## À vous
Indiquez si chacune des affirmations suivantes est conforme au texte à lire, en répondant par oui ou par non et en citant textuellement les mots qui tranchent. 1. Le texte désigne vingt pompiers comme agresseurs de Julie. 2. Tous les agresseurs de Julie seront jugés pour viol. 3. Julie est aujourd’hui handicapée à 80 % à la suite d’une défenestration.

## Texte à lire
···
Vous auriez vu progressivement décliner sa santé : crises d’angoisse à répétition, notamment en cours. Très admiratifs et respectueux des “soldats du feu”, vous auriez été rassurés à l’idée qu’elle soit régulièrement prise en charge par des pompiers.
Vous auriez assisté sans comprendre à une dégradation de son état. Et un jour, elle vous aurait avoué l’horreur : les viols qu’elle a subis, les viols collectifs de la part de pompiers adultes. Et notamment, à votre plus grand effroi, de la part de ceux en qui vous aviez confiance...
Votre toute petite fille. La prunelle de vos yeux, victime de crimes atroces… Vous auriez alors tout fait pour la protéger. Pour que justice lui soit rendue. Vous l’auriez accompagnée déposer plainte. Vous auriez été à ses côtés sans faillir.
Et là, vous auriez découvert, sidérés, comment la justice peut maltraiter les victimes : Julie vous aurait raconté une audition au cours de laquelle des enquêteurs lui ont signifié que ce qu’elle a subi ne pouvait pas s’apparenter à des viols. Vous auriez été sidérés de lire une expertise présentant votre fille de 13 ans comme "hystérique", voire provocatrice.
Vous auriez assisté à l’effondrement de l’état psychique de Julie face à ce déni et à ces violences institutionnelles. Totalement impuissants, vous auriez vu votre propre fille sombrer dans un gouffre : tentatives de suicide, hospitalisations à répétition, déscolarisation... Et pire : une défenestration la laissant aujourd’hui handicapée à 80%.
Chaque jour, chaque nuit, chaque seconde, vous auriez eu l’angoisse immense de la perdre définitivement.
Mais vous auriez quand même eu l’espoir que la justice de votre pays remette le monde à l’endroit en protégeant votre enfant et en sanctionnant sévèrement ses agresseurs. Tous ses agresseurs : 20 pompiers.
Sauf qu’un jour, la justice aurait tranché. Non, Julie n’a pas subi de viols. Seuls trois de ses agresseurs seront jugés et uniquement pour atteintes sexuelles. Vous auriez ressenti comme un coup de poignard dans le cœur l’idée inaudible et abominable que votre fille, votre enfant, aurait consenti de l’âge de 13 à 15 ans à être violée, c’est-à-dire torturée par des agresseurs adultes. Qu’en d’autres termes, elle aurait une part de responsabilité dans les crimes qu’elle a subis et qui l’ont détruite...
Ce serait insupportable pour vous. Tellement insupportable que vous réfléchiriez sérieusement à faire évoluer la loi et à mettre en place des mesures urgentes pour que jamais plus ni vos enfants, ni les autres enfants de ce pays, ne vivent de telles horreurs....
···
## Jeu de données

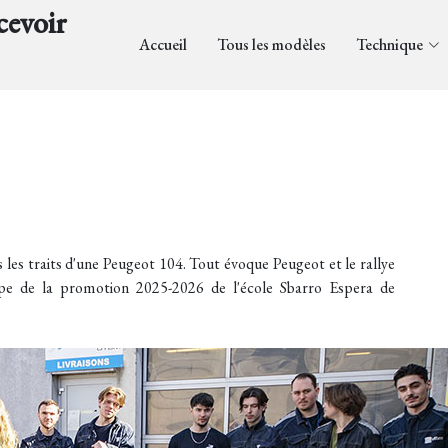
cevoir
Accueil
Tous les modèles
Technique
 les traits d'une Peugeot 104. Tout évoque Peugeot et le rallye
pe de la promotion 2025-2026 de l'école Sbarro Espera de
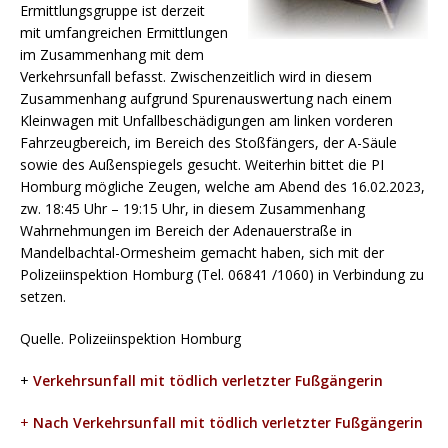
Ermittlungsgruppe ist derzeit
mit umfangreichen Ermittlungen
im Zusammenhang mit dem
Verkehrsunfall befasst. Zwischenzeitlich wird in diesem
Zusammenhang aufgrund Spurenauswertung nach einem
Kleinwagen mit Unfallbeschädigungen am linken vorderen
Fahrzeugbereich, im Bereich des Stoßfängers, der A-Säule
sowie des Außenspiegels gesucht. Weiterhin bittet die PI
Homburg mögliche Zeugen, welche am Abend des 16.02.2023,
zw. 18:45 Uhr – 19:15 Uhr, in diesem Zusammenhang
Wahrnehmungen im Bereich der Adenauerstraße in
Mandelbachtal-Ormesheim gemacht haben, sich mit der
Polizeiinspektion Homburg (Tel. 06841 /1060) in Verbindung zu
setzen.
Quelle. Polizeiinspektion Homburg
+
Verkehrsunfall mit tödlich verletzter Fußgängerin
+
Nach Verkehrsunfall mit tödlich verletzter Fußgängerin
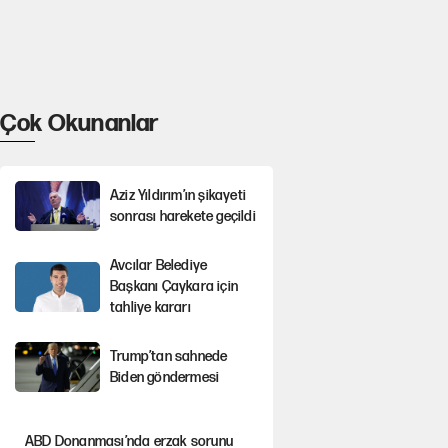
Çok Okunanlar
Aziz Yıldırım’ın şikayeti
sonrası harekete geçildi
Avcılar Belediye
Başkanı Çaykara için
tahliye kararı
Trump’tan sahnede
Biden göndermesi
ABD Donanması’nda erzak sorunu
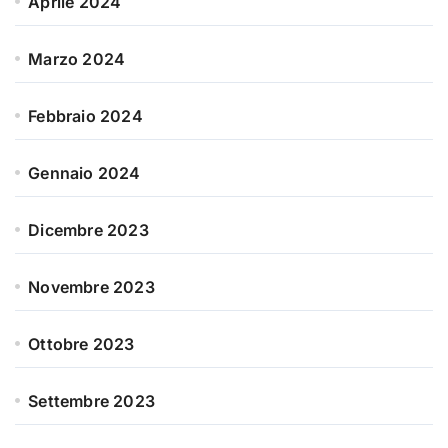
Aprile 2024
Marzo 2024
Febbraio 2024
Gennaio 2024
Dicembre 2023
Novembre 2023
Ottobre 2023
Settembre 2023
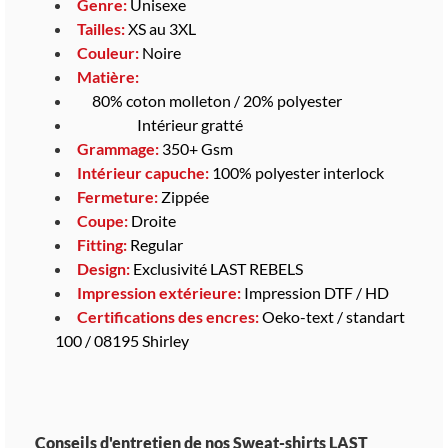
Genre:
Unisexe
Tailles:
XS au 3XL
Couleur:
Noire
Matière:
80% coton molleton / 20% polyester
Intérieur gratté
Grammage:
350+ Gsm
Intérieur capuche
:
100% polyester interlock
Fermeture:
Zippée
Coupe:
Droite
Fitting:
Regular
Design:
Exclusivité LAST REBELS
Impression extérieure:
Impression DTF / HD
Certifications des encres:
Oeko-text / standart
100 / 08195 Shirley
Conseils d'entretien de nos Sweat-shirts LAST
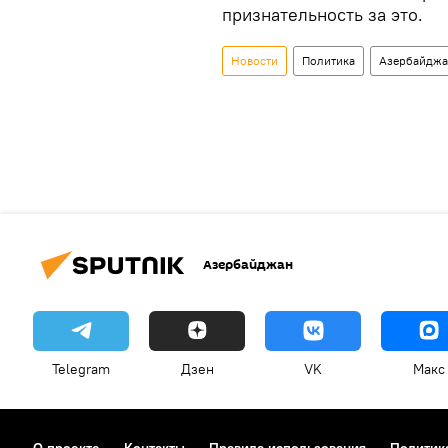
признательность за это.
Новости
Политика
Азербайдж
Азербайджан
Telegram
Дзен
VK
Макс
О проекте
Контакты
Правила использования
Политик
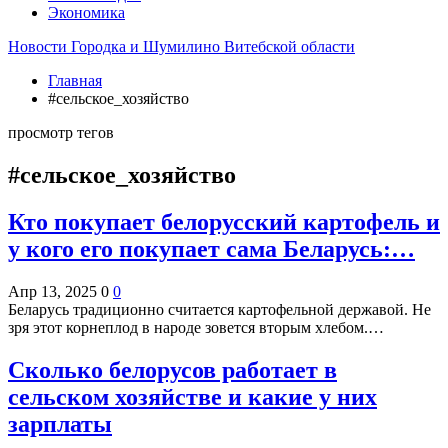
Экономика
Новости Городка и Шумилино Витебской области
Главная
#сельское_хозяйство
просмотр тегов
#сельское_хозяйство
Кто покупает белорусский картофель и
у кого его покупает сама Беларусь:…
Апр 13, 2025
0
0
Беларусь традиционно считается картофельной державой. Не
зря этот корнеплод в народе зовется вторым хлебом.…
Сколько белорусов работает в
сельском хозяйстве и какие у них
зарплаты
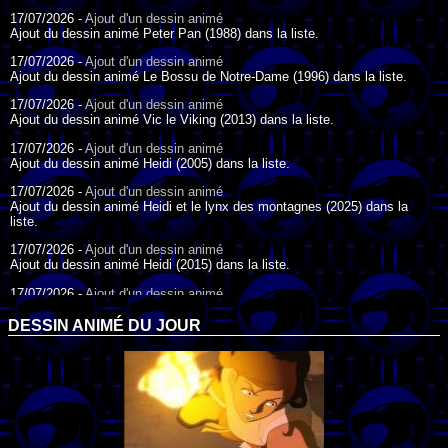
17/07/2026 -
Ajout d'un dessin animé
Ajout du dessin animé Peter Pan (1988) dans la liste.
17/07/2026 -
Ajout d'un dessin animé
Ajout du dessin animé Le Bossu de Notre-Dame (1996) dans la liste.
17/07/2026 -
Ajout d'un dessin animé
Ajout du dessin animé Vic le Viking (2013) dans la liste.
17/07/2026 -
Ajout d'un dessin animé
Ajout du dessin animé Heidi (2005) dans la liste.
17/07/2026 -
Ajout d'un dessin animé
Ajout du dessin animé Heidi et le lynx des montagnes (2025) dans la
liste.
17/07/2026 -
Ajout d'un dessin animé
Ajout du dessin animé Heidi (2015) dans la liste.
17/07/2026 -
Ajout d'un dessin animé
Ajout du dessin animé Heidi (1995) dans la liste.
DESSIN ANIMÉ DU JOUR
09/07/2026 -
Ajout d'un dessin animé
Ajout du dessin animé Genki l'Aventurier de la Chance (2006) dans la
liste.
04/07/2026 -
Ajout d'un dessin animé
Ajout du dessin animé Vilain Petit Canard (2000) dans la liste.
04/07/2026 -
Ajout d'un dessin animé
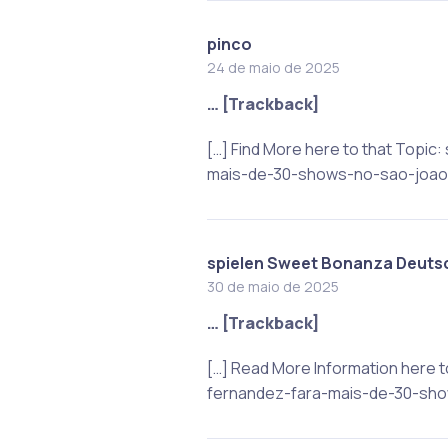
pinco
24 de maio de 2025
… [Trackback]
[…] Find More here to that Topi
mais-de-30-shows-no-sao-joao/
spielen Sweet Bonanza Deuts
30 de maio de 2025
… [Trackback]
[…] Read More Information here 
fernandez-fara-mais-de-30-sho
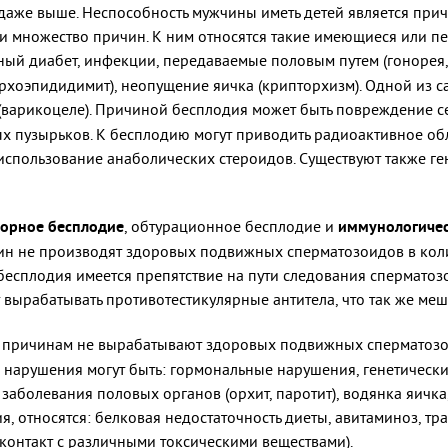
 даже выше. Неспособность мужчины иметь детей является прич
и множество причин. К ним относятся такие имеющиеся или п
рный диабет, инфекции, передаваемые половым путем (гонорея
орхоэпидидимит), неопущение яичка (крипторхизм). Одной из 
(варикоцеле). Причиной бесплодия может быть повреждение с
х пузырьков. К бесплодию могут приводить радиоактивное об
 использование анаболических стероидов. Существуют также 
торное бесплодие
, обтурационное бесплодие и
иммунологичес
ин не производят здоровых подвижных сперматозоидов в коли
есплодия имеется препятствие на пути следования сперматозо
 вырабатывать противотестикулярные антитела, что так же ме
причинам не вырабатывают здоровых подвижных сперматозоид
 нарушения могут быть: гормональные нарушения, генетическ
аболевания половых органов (орхит, паротит), водянка яичка,
 относятся: белковая недостаточность диеты, авитаминоз, тр
контакт с различными токсическими веществами).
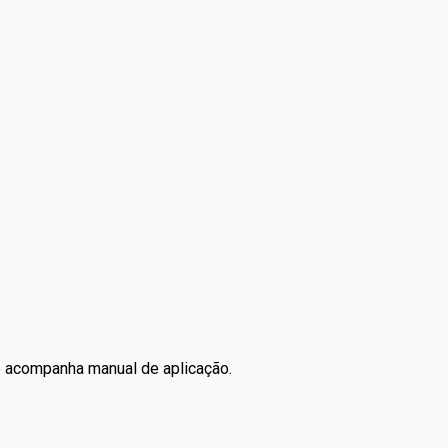
e acompanha manual de aplicação.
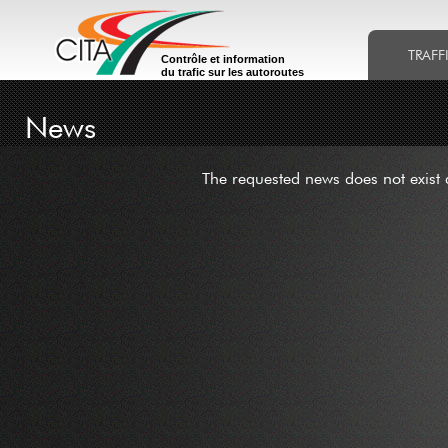
TRAFF
Contrôle et information
du trafic sur les autoroutes
News
The requested news does not exist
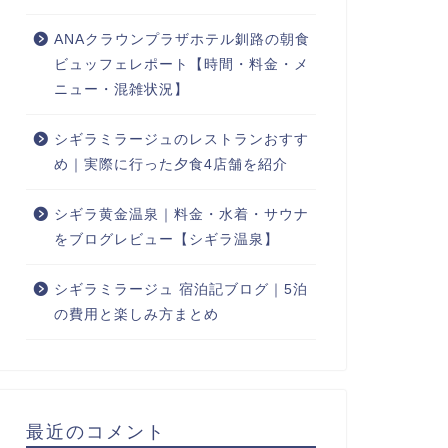
ANAクラウンプラザホテル釧路の朝食
ビュッフェレポート【時間・料金・メ
ニュー・混雑状況】
シギラミラージュのレストランおすす
め｜実際に行った夕食4店舗を紹介
シギラ黄金温泉｜料金・水着・サウナ
をブログレビュー【シギラ温泉】
シギラミラージュ 宿泊記ブログ｜5泊
の費用と楽しみ方まとめ
最近のコメント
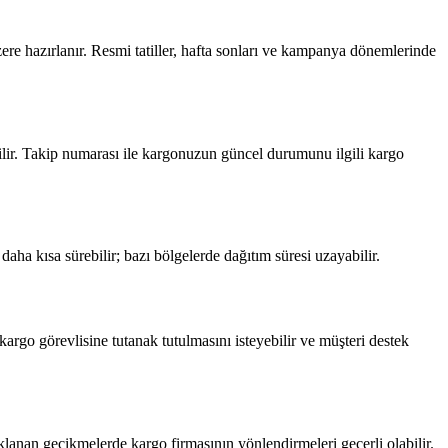
zere hazırlanır. Resmi tatiller, hafta sonları ve kampanya dönemlerinde
dirilir. Takip numarası ile kargonuzun güncel durumunu ilgili kargo
aha kısa sürebilir; bazı bölgelerde dağıtım süresi uzayabilir.
kargo görevlisine tutanak tutulmasını isteyebilir ve müşteri destek
naklanan gecikmelerde kargo firmasının yönlendirmeleri geçerli olabilir.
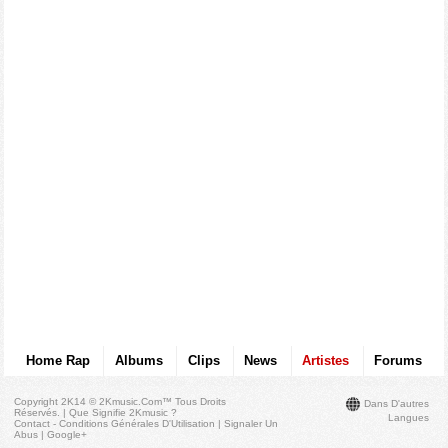
Home Rap
Albums
Clips
News
Artistes
Forums
Copyright 2K14 © 2Kmusic.com™
Tous Droits
Dans D'autres
Réservés
. |
Que Signifie 2Kmusic ?
Langues
Contact - Conditions Générales D'Utilisation
|
Signaler Un
Abus
|
Google+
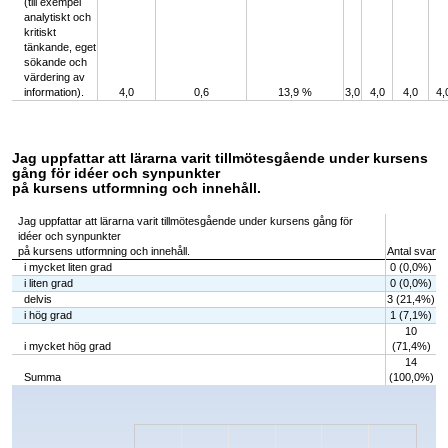
(till exempel
analytiskt och
kritiskt
tänkande, eget
sökande och
värdering av
information).
4,0
0,6
13,9 %
3,0
4,0
4,0
4,
Jag uppfattar att lärarna varit tillmötesgående under kursens
gång för idéer och synpunkter
på kursens utformning och innehåll.
Jag uppfattar att lärarna varit tillmötesgående under kursens gång för
idéer och synpunkter
på kursens utformning och innehåll.
Antal svar
i mycket liten grad
0 (0,0%)
i liten grad
0 (0,0%)
delvis
3 (21,4%)
i hög grad
1 (7,1%)
10
i mycket hög grad
(71,4%)
14
Summa
(100,0%)
Chart
Bar chart with 5 bars.
The chart has 1 X axis displaying categories.
The chart has 1 Y axis displaying values. Data ranges from 0 to 10.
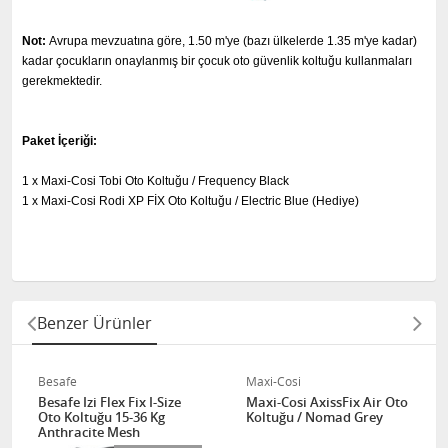
Not:
Avrupa mevzuatına göre, 1.50 m'ye (bazı ülkelerde 1.35 m'ye kadar)
kadar çocukların onaylanmış bir çocuk oto güvenlik koltuğu kullanmaları
gerekmektedir.
Paket İçeriği:
1 x Maxi-Cosi Tobi Oto Koltuğu / Frequency Black
1 x Maxi-Cosi Rodi XP FİX Oto Koltuğu / Electric Blue (Hediye)
Benzer Ürünler
Besafe
Maxi-Cosi
Besafe Izi Flex Fix I-Size
Maxi-Cosi AxissFix Air Oto
Oto Koltuğu 15-36 Kg
Koltuğu / Nomad Grey
Anthracite Mesh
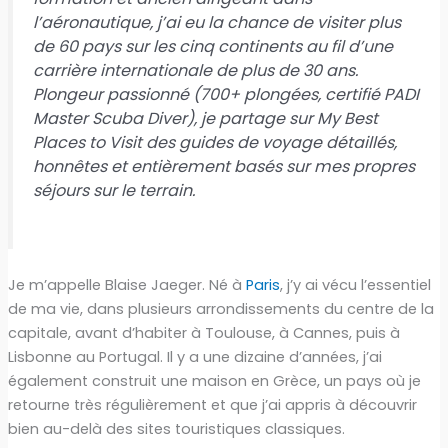
l’aéronautique, j’ai eu la chance de visiter plus
de 60 pays sur les cinq continents au fil d’une
carrière internationale de plus de 30 ans.
Plongeur passionné (700+ plongées, certifié PADI
Master Scuba Diver), je partage sur My Best
Places to Visit des guides de voyage détaillés,
honnêtes et entièrement basés sur mes propres
séjours sur le terrain.
Je m’appelle Blaise Jaeger. Né à
Paris
, j’y ai vécu l’essentiel
de ma vie, dans plusieurs arrondissements du centre de la
capitale, avant d’habiter à Toulouse, à Cannes, puis à
Lisbonne au Portugal. Il y a une dizaine d’années, j’ai
également construit une maison en Grèce, un pays où je
retourne très régulièrement et que j’ai appris à découvrir
bien au-delà des sites touristiques classiques.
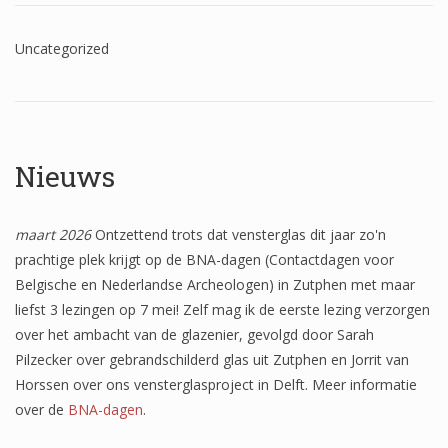
Uncategorized
Nieuws
maart 2026
Ontzettend trots dat vensterglas dit jaar zo'n
prachtige plek krijgt op de BNA-dagen (Contactdagen voor
Belgische en Nederlandse Archeologen) in Zutphen met maar
liefst 3 lezingen op 7 mei! Zelf mag ik de eerste lezing verzorgen
over het ambacht van de glazenier, gevolgd door Sarah
Pilzecker over gebrandschilderd glas uit Zutphen en Jorrit van
Horssen over ons vensterglasproject in Delft. Meer informatie
over de
BNA-dagen
.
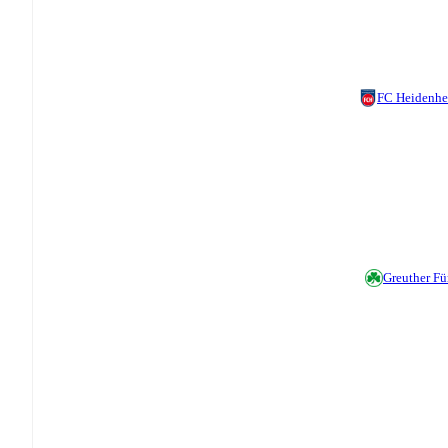
FC Heidenh
Greuther Fü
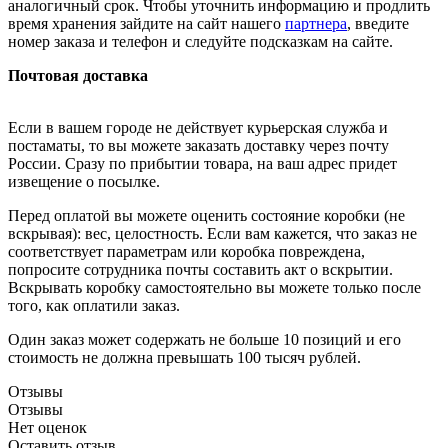
аналогичный срок. Чтобы уточнить информацию и продлить
время хранения зайдите на сайт нашего
партнера
, введите
номер заказа и телефон и следуйте подсказкам на сайте.
Почтовая доставка
Если в вашем городе не действует курьерская служба и
постаматы, то вы можете заказать доставку через почту
России. Сразу по прибытии товара, на ваш адрес придет
извещение о посылке.
Перед оплатой вы можете оценить состояние коробки (не
вскрывая): вес, целостность. Если вам кажется, что заказ не
соответствует параметрам или коробка повреждена,
попросите сотрудника почты составить акт о вскрытии.
Вскрывать коробку самостоятельно вы можете только после
того, как оплатили заказ.
Один заказ может содержать не больше 10 позиций и его
стоимость не должна превышать 100 тысяч рублей.
Отзывы
Отзывы
Нет оценок
Оставить отзыв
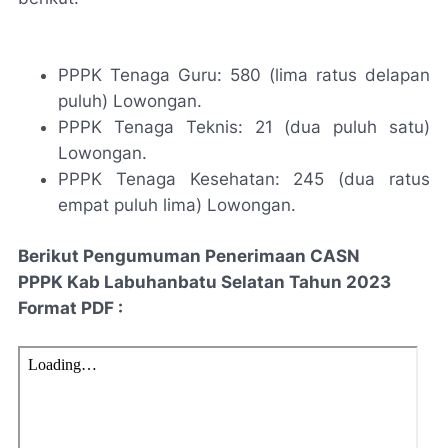
PPPK Tenaga Guru: 580 (lima ratus delapan
puluh) Lowongan.
PPPK Tenaga Teknis: 21 (dua puluh satu)
Lowongan.
PPPK Tenaga Kesehatan: 245 (dua ratus
empat puluh lima) Lowongan.
Berikut Pengumuman Penerimaan CASN
PP
PK
Kab Labuhanbatu Selatan Tahun 2023
Format PDF
:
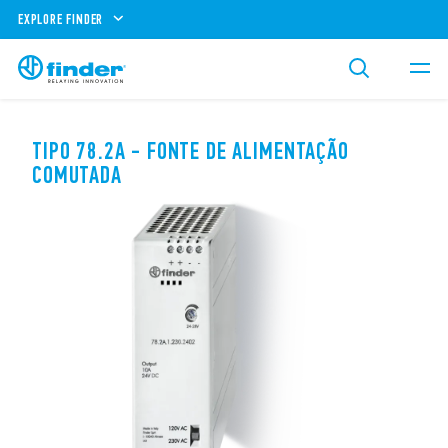
EXPLORE FINDER
TIPO 78.2A - FONTE DE ALIMENTAÇÃO
COMUTADA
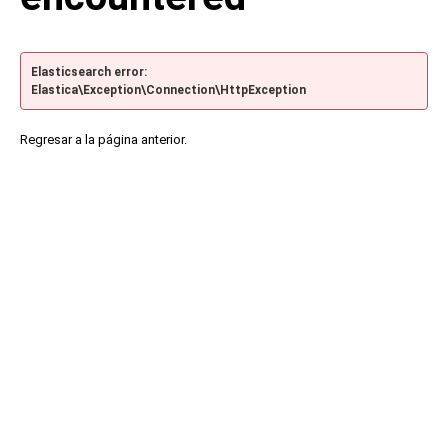
Elasticsearch error:
Elastica\Exception\Connection\HttpException
Regresar a la página anterior.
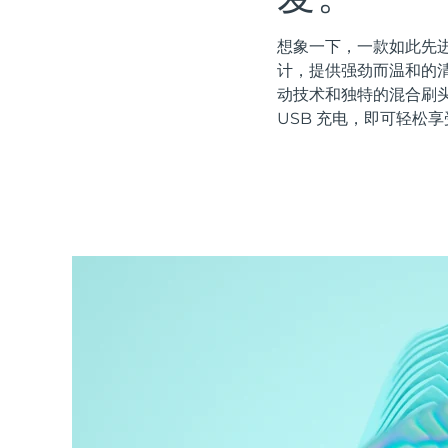
红光疗法
想象一下，一款如此先进
计，提供强劲而温和的清
动技术和独特的混合刷
瑞典美肤护理
USB 充电，即可轻松享
面部清洁
紧致提拉
LUNA™ 4 套装
BEAR™ 2 套装
Anti-aging massage
Microcurrent toning
补水保湿
口腔护理
LUNA™ 4 Plus
BEAR™ 2 go
UFO™ 3 套装
issa™ 4
Massage, LED heating
Microcurrent toning on-the-go
Deep facial hydration
Hybrid silicone sonic toothbrush
FAQ™ 抗老护理
LUNA™ 4 Men
BEAR™ 2 eyes & lips
NEW
UFO™ 3 LED
issa™ 4 plus
For men, anti-aging massage
Microcurrent line smoothing device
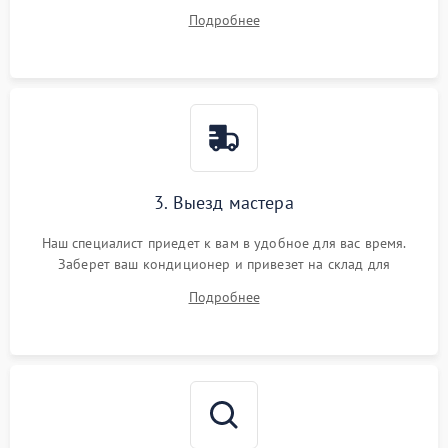
на все ваши вопросы.
Подробнее
3. Выезд мастера
Наш специалист приедет к вам в удобное для вас время.
Заберет ваш кондиционер и привезет на склад для
диагностики.
Подробнее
···
## Corrigé
1. Oui : « Tous ses agresseurs : 20 pompiers. »
2. Non : « Seuls trois de ses agresseurs seront jugés et uniquement pour atteintes sexuelles. »
3. Oui : « une défenestration la laissant aujourd’hui handicapée à 80% »